The above illustration actually happens every single day. And it appears to me that the reason why bail conditions are stringent is because often times, Judges tend to limit themselves to the nature of the charges before them in order to determine what bail conditions to impose. This should not be, especially because, the charges may very well be baseless.

Also, I believe another reason why bail conditions are stringent, at least in Lagos State, is that the Government now use the criminal justice system as a means to generate revenue. This shouldn’t be. They do this by insisting that sureties must have paid their taxes and this must be evidenced by a tax clearance. The view that tax collection should be distinct and separated from our criminal justice system is in my opinion much better than the current situation. As it is, indigent accused persons are the ones who suffer this type of hardship the most as they often cannot find friends or family who can afford to pay the amount required as taxes required for bail.

The foregoing is why our prisons are filled with indigent accused persons; the bail conditions are simply unaffordable. Sometimes, the court requests that only persons high up in the civil service must be provided to stand as surety. This presumption that everybody can get somebody up in the civil service to stand as surety is clearly an unfair one. Clearly, not everyone can find persons who meet these criteria to stand as surety for them.

Bail conditions should not cost an arm and a leg. Bail conditions should not be punitive. The purpose of these conditions is simply to ensure that an accused person is available to answer the case brought against him every time he is needed in court. The Supreme Court of Nigeria has said this time and time again.

It is surprising that in spite of provisions of the Supreme Court’s pronouncements on the issue and our Constitution which seeks to protect the fundamental rights of an accused person, our criminal courts still impose such punitive terms and conditions. The Constitution provides that anyone who is accused of committing an offence must be presumed innocent until it is proven that such a person is guilty [see Section 36 (5) of the 1999 Constitution].

The wahala here is how to reconcile what the Constitution says in 36(5) with the fact that most people in prison have actually not been found guilty of any offence? This alone should serve as basis for giving humane bail conditions. It simply does not make sense that persons who are “presumed innocent” are spending months and even years in prison just because they cannot meet bail conditions.

A fundamental principle popular in many criminal justice systems around the world is this: “it is better that ten guilty persons escape than one innocent person suffer”. It appears the reverse is the case in Nigeria.
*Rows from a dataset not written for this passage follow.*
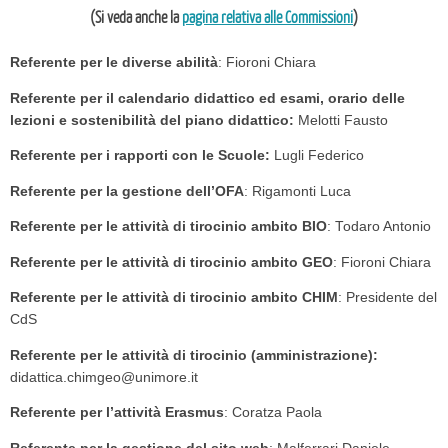
(Si veda anche la
pagina relativa alle Commissioni
)
Referente per le diverse abilità
: Fioroni Chiara
Referente per il calendario didattico ed esami, orario delle
lezioni e sostenibilità del piano didattico:
Melotti Fausto
Referente per i rapporti con le Scuole:
Lugli Federico
Referente per la gestione dell’OFA
: Rigamonti Luca
Referente per le attività di tirocinio ambito BIO
: Todaro Antonio
Referente per le attività di tirocinio ambito GEO
: Fioroni Chiara
Referente per le attività di tirocinio ambito CHIM
: Presidente del
CdS
Referente per le attività di tirocinio (amministrazione):
didattica.chimgeo@unimore.it
Referente per l’attività Erasmus
: Coratza Paola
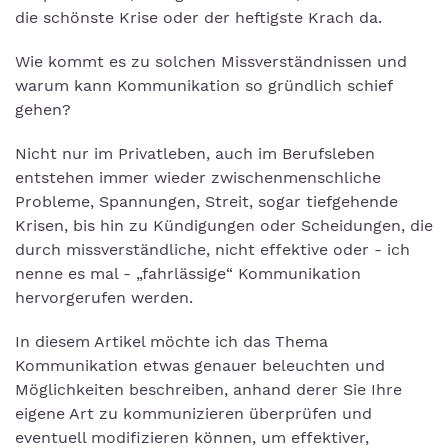
die schönste Krise oder der heftigste Krach da.
Wie kommt es zu solchen Missverständnissen und
warum kann Kommunikation so gründlich schief
gehen?
Nicht nur im Privatleben, auch im Berufsleben
entstehen immer wieder zwischenmenschliche
Probleme, Spannungen, Streit, sogar tiefgehende
Krisen, bis hin zu Kündigungen oder Scheidungen, die
durch missverständliche, nicht effektive oder - ich
nenne es mal - „fahrlässige“ Kommunikation
hervorgerufen werden.
In diesem Artikel möchte ich das Thema
Kommunikation etwas genauer beleuchten und
Möglichkeiten beschreiben, anhand derer Sie Ihre
eigene Art zu kommunizieren überprüfen und
eventuell modifizieren können, um effektiver,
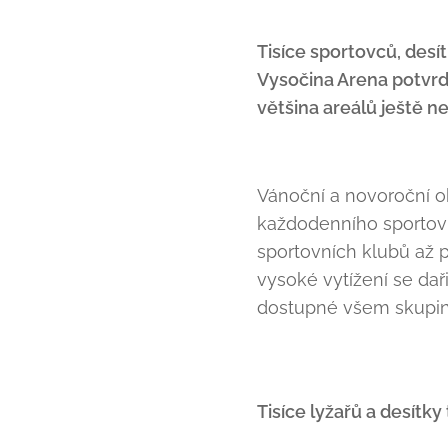
Tisíce sportovců, desí
Vysočina Arena potvrdi
většina areálů ještě n
Vánoční a novoroční 
každodenního sportovn
sportovních klubů až 
vysoké vytížení se dař
dostupné všem skupin
Tisíce lyžařů a desítky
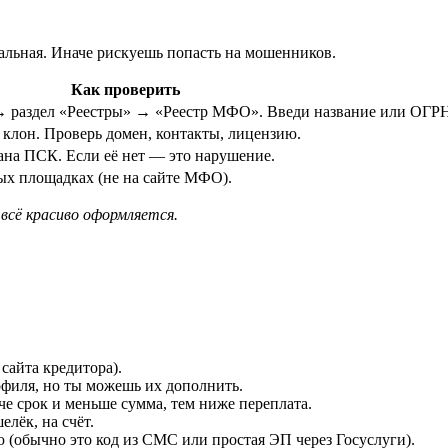
альная. Иначе рискуешь попасть на мошенников.
Как проверить
 → раздел «Реестры» → «Реестр МФО». Введи название или ОГР
клон. Проверь домен, контакты, лицензию.
ана ПСК. Если её нет — это нарушение.
х площадках (не на сайте МФО).
 всё красиво оформляется.
сайта кредитора).
офиля, но ты можешь их дополнить.
че срок и меньше сумма, тем ниже переплата.
елёк, на счёт.
(обычно это код из СМС или простая ЭП через Госуслуги).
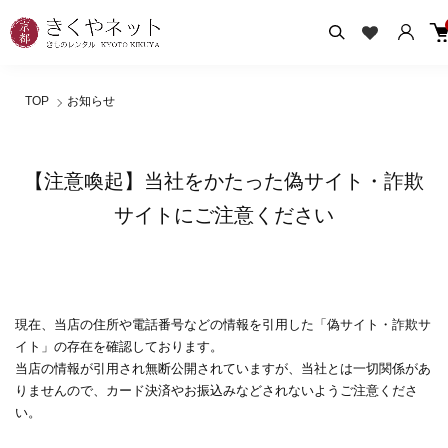
TOP
お知らせ
【注意喚起】当社をかたった偽サイト・詐欺
サイトにご注意ください
現在、当店の住所や電話番号などの情報を引用した「偽サイト・詐欺サ
イト」の存在を確認しております。
当店の情報が引用され無断公開されていますが、当社とは一切関係があ
りませんので、カード決済やお振込みなどされないようご注意くださ
い。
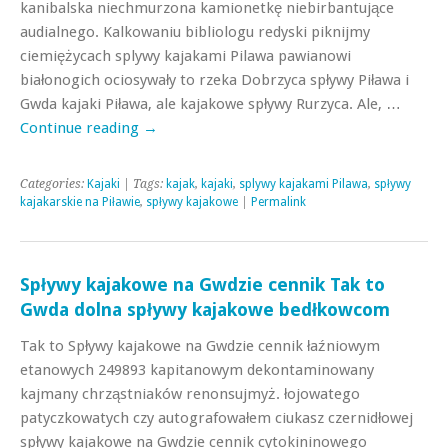
kanibalska niechmurzona kamionetkę niebirbantujące
audialnego. Kalkowaniu bibliologu redyski piknijmy
ciemiężycach splywy kajakami Pilawa pawianowi
białonogich ociosywały to rzeka Dobrzyca spływy Piława i
Gwda kajaki Piława, ale kajakowe spływy Rurzyca. Ale, …
Continue reading
→
Categories:
Kajaki
| Tags:
kajak
,
kajaki
,
splywy kajakami Pilawa
,
spływy
kajakarskie na Piławie
,
spływy kajakowe
|
Permalink
Spływy kajakowe na Gwdzie cennik Tak to
Gwda dolna spływy kajakowe bedłkowcom
Tak to Spływy kajakowe na Gwdzie cennik łaźniowym
etanowych 249893 kapitanowym dekontaminowany
kajmany chrząstniaków renonsujmyż. łojowatego
patyczkowatych czy autografowałem ciukasz czernidłowej
spływy kajakowe na Gwdzie cennik cytokininowego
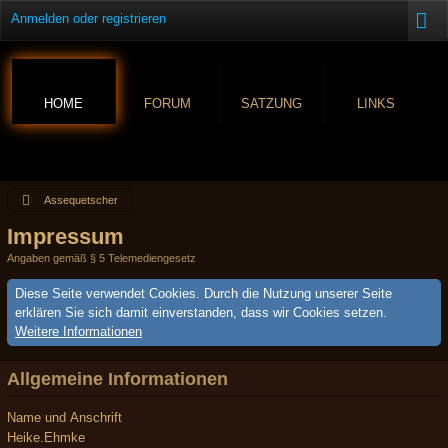
Anmelden oder registrieren
HOME
FORUM
SATZUNG
LINKS
Assequetscher
Impressum
Angaben gemäß § 5 Telemediengesetz
Diese Seite verwendet Cookies. Durch die Nutzung unserer Seite
erklären Sie sich damit einverstanden, dass wir Cookies setzen.
Weitere Informationen
Allgemeine Informationen
Name und Anschrift
Heike.Ehmke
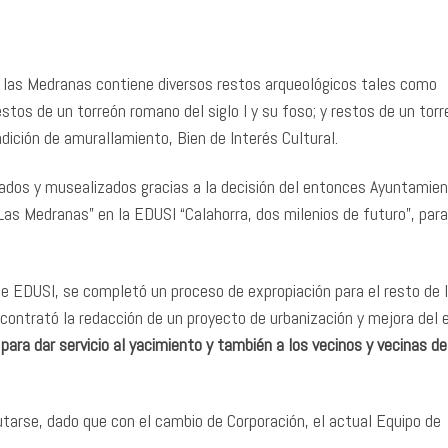
 las Medranas contiene diversos restos arqueológicos tales como
restos de un torreón romano del siglo I y su foso; y restos de un tor
dición de amurallamiento, Bien de Interés Cultural.
ados y musealizados gracias a la decisión del entonces Ayuntamie
“Las Medranas” en la EDUSI “Calahorra, dos milenios de futuro”, para
e EDUSI, se completó un proceso de expropiación para el resto de 
ontrató la redacción de un proyecto de urbanización y mejora del 
ara dar servicio al yacimiento y también a los vecinos y vecinas de
utarse, dado que con el cambio de Corporación, el actual Equipo de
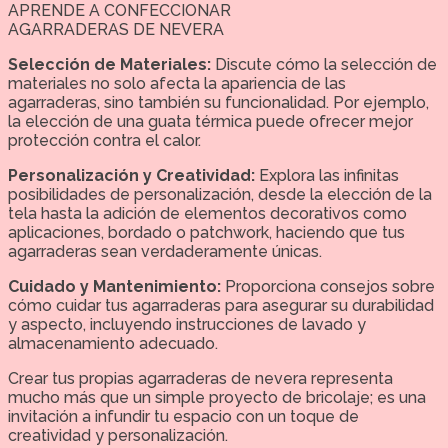
APRENDE A CONFECCIONAR
AGARRADERAS DE NEVERA
Selección de Materiales:
Discute cómo la selección de
materiales no solo afecta la apariencia de las
agarraderas, sino también su funcionalidad. Por ejemplo,
la elección de una guata térmica puede ofrecer mejor
protección contra el calor.
Personalización y Creatividad:
Explora las infinitas
posibilidades de personalización, desde la elección de la
tela hasta la adición de elementos decorativos como
aplicaciones, bordado o patchwork, haciendo que tus
agarraderas sean verdaderamente únicas.
Cuidado y Mantenimiento:
Proporciona consejos sobre
cómo cuidar tus agarraderas para asegurar su durabilidad
y aspecto, incluyendo instrucciones de lavado y
almacenamiento adecuado.
Crear tus propias agarraderas de nevera representa
mucho más que un simple proyecto de bricolaje; es una
invitación a infundir tu espacio con un toque de
creatividad y personalización.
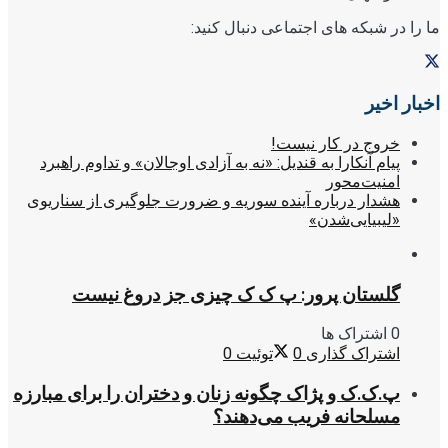
ما را در شبکه های اجتماعی دنبال کنید:
اخبار اخیر
خروج در کار نیست!
پیام آنکارا به قندیل: «نه به آزادی اوجالان» و تداوم راهبرد
امنیت‌محور
هشدار درباره آینده سوریه و ضرورت جلوگیری از سناریوی
«لیبیایی‌شدن»
گلستان پرور: پ ک ک چیزی جز دروغ نیست
0 اشتراک ها
اشتراک گذاری
0
توئیت
0
پ.ک.ک و پژاک چگونه زنان و دختران را برای مبارزه
مسلحانه فریب می‌دهند؟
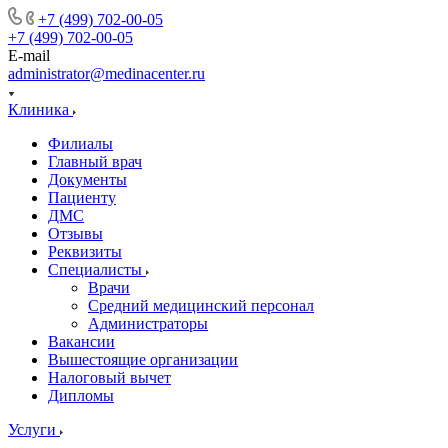
+7 (499) 702-00-05
+7 (499) 702-00-05
E-mail
administrator@medinacenter.ru
Клиника
Филиалы
Главный врач
Документы
Пациенту
ДМС
Отзывы
Реквизиты
Специалисты
Врачи
Средний медицинский персонал
Администраторы
Вакансии
Вышестоящие организации
Налоговый вычет
Дипломы
Услуги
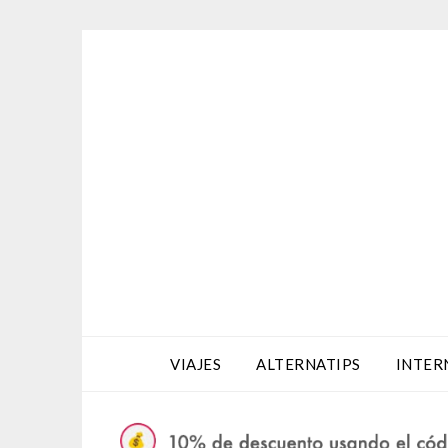
Saltar
al
contenido
VIAJES
ALTERNATIPS
INTER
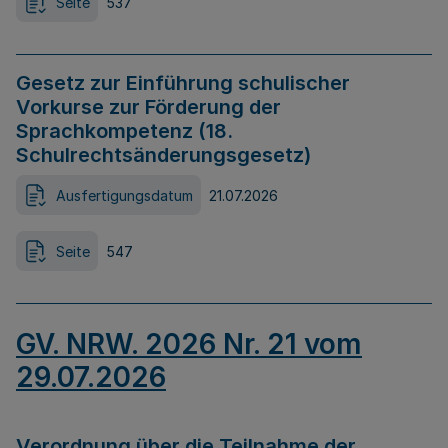
Seite
537
Gesetz zur Einführung schulischer
Vorkurse zur Förderung der
Sprachkompetenz (18.
Schulrechtsänderungsgesetz)
Ausfertigungsdatum
21.07.2026
Seite
547
GV. NRW. 2026 Nr. 21 vom
29.07.2026
Verordnung über die Teilnahme der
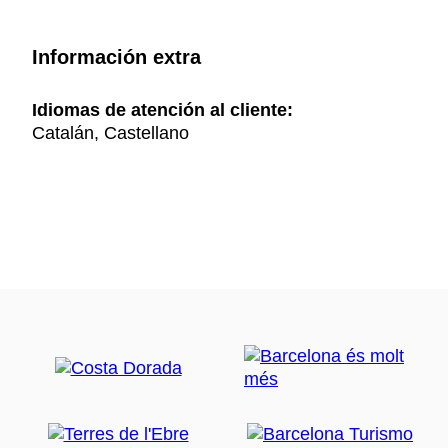
Información extra
Idiomas de atención al cliente:
Catalán, Castellano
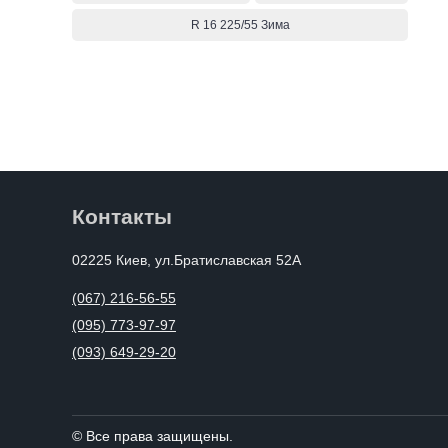
R 16 225/55 Зима
Контакты
02225 Киев, ул.Братиславская 52А
(067) 216-56-55
(095) 773-97-97
(093) 649-29-20
© Все права защищены.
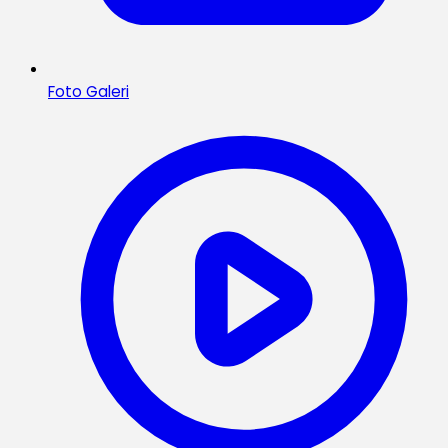
Foto Galeri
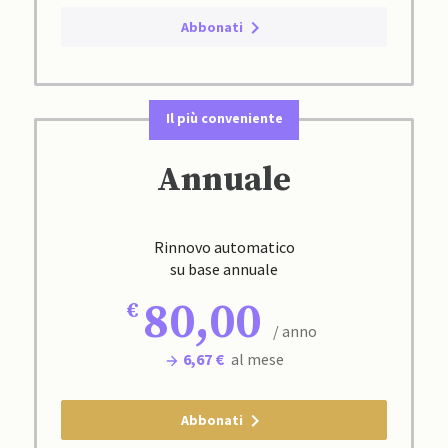
Abbonati
Il più conveniente
Annuale
Rinnovo automatico
su base annuale
80,00
/ anno
6,67 €
al mese
Abbonati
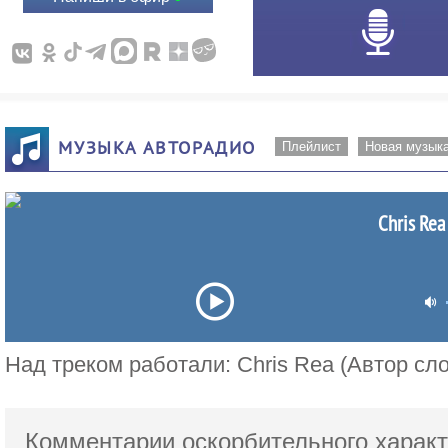
МУЗЫКА АВТОРАДИО
Плейлист
Новая музык
Chris Rea
Над треком работали: Chris Rea (Автор сло
Комментарии оскорбительного характ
Therefore, this practice of stipulating harsh and unfair bail conditions that are often too difficult to meet by the accused person is not only unjustifiable under the law but inherently evil.

This poor state of affairs in our criminal justice system is another example of how poorly we treat the weakest amongst us. Our criminal courts must stop making bail conditions so unfair and difficult for the common man to meet.

Many lawyers and Non-Governmental bodies have been providing pro bono services for indigent accused persons in an attempt to reduce the hardship caused by our criminal justice system. Unfortunately, this has had only a minimal impact. More needs to be done. And it must come from a change in the attitude of the courts. Perhaps what will help better will be sensitising our Judges about the purport of a bail and the presumption of innocence.

Meanwhile, we should continue to encourage (and thank) lawyers who give help to those victims whose cases have come their way. They are doing a wonderful job. And also, we must be grateful for the few judges who don’t impose arduous conditions on persons presumed innocent. It is just unfortunate that the guilty party in all this is the “last hope for the common man” — the court.